Would you restate all the entries exactly, leaving nothing out?

- **Exercise material**:

● ● ● ● ●

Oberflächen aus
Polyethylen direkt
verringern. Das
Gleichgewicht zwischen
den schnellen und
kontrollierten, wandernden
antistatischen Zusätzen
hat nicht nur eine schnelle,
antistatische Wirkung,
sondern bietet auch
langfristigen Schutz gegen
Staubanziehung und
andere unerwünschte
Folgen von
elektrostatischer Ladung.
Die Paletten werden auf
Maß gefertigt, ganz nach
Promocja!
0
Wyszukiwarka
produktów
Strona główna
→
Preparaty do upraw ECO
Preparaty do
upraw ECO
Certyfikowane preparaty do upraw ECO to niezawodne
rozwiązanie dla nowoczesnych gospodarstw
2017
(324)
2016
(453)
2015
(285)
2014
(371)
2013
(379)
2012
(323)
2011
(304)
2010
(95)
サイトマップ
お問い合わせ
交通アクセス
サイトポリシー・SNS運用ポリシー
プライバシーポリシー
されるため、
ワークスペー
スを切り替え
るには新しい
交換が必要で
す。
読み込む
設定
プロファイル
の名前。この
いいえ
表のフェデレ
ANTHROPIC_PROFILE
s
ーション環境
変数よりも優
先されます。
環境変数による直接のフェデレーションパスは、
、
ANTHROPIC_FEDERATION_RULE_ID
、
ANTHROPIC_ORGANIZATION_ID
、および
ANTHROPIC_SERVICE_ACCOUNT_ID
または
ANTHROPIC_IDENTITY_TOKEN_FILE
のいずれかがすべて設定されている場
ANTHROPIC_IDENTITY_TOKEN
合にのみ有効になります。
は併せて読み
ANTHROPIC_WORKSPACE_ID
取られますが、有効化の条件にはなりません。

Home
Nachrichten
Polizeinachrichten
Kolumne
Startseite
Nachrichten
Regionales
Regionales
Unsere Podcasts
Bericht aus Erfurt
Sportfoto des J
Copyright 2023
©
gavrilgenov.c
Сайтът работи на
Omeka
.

● ● ● ● ●

- **Response to the exercise**:
Oberflächen aus
Polyethylen direkt
verringern. Das
Gleichgewicht zwischen
den schnellen und
kontrollierten, wandernden
antistatischen Zusätzen
hat nicht nur eine schnelle,
antistatische Wirkung,
sondern bietet auch
langfristigen Schutz gegen
Staubanziehung und
andere unerwünschte
Folgen von
elektrostatischer Ladung.
Die Paletten werden auf
Maß gefertigt, ganz nach
Promocja!
0
Wyszukiwarka
produktów
Strona główna
→
Preparaty do upraw ECO
Preparaty do
upraw ECO
Certyfikowane preparaty do upraw ECO to niezawodne
rozwiązanie dla nowoczesnych gospodarstw
2017
(324)
2016
(453)
2015
(285)
2014
(371)
2013
(379)
2012
(323)
2011
(304)
2010
(95)
サイトマップ
お問い合わせ
交通アクセス
サイトポリシー・SNS運用ポリシー
プライバシーポリシー
されるため、
ワークスペー
スを切り替え
るには新しい
交換が必要で
す。
読み込む
設定
プロファイル
の名前。この
いいえ
表のフェデレ
ANTHROPIC_PROFILE
s
ーション環境
変数よりも優
先されます。
環境変数による直接のフェデレーションパスは、
、
ANTHROPIC_FEDERATION_RULE_ID
、
ANTHROPIC_ORGANIZATION_ID
、および
ANTHROPIC_SERVICE_ACCOUNT_ID
または
ANTHROPIC_IDENTITY_TOKEN_FILE
のいずれかがすべて設定されている場
ANTHROPIC_IDENTITY_TOKEN
合にのみ有効になります。
は併せて読み
ANTHROPIC_WORKSPACE_ID
取られますが、有効化の条件にはなりません。

Home
Nachrichten
Polizeinachrichten
Kolumne
Startseite
Nachrichten
Regionales
Regionales
Unsere Podcasts
Bericht aus Erfurt
Sportfoto des J
Copyright 2023
©
gavrilgenov.c
Сайтът работи на
Omeka
.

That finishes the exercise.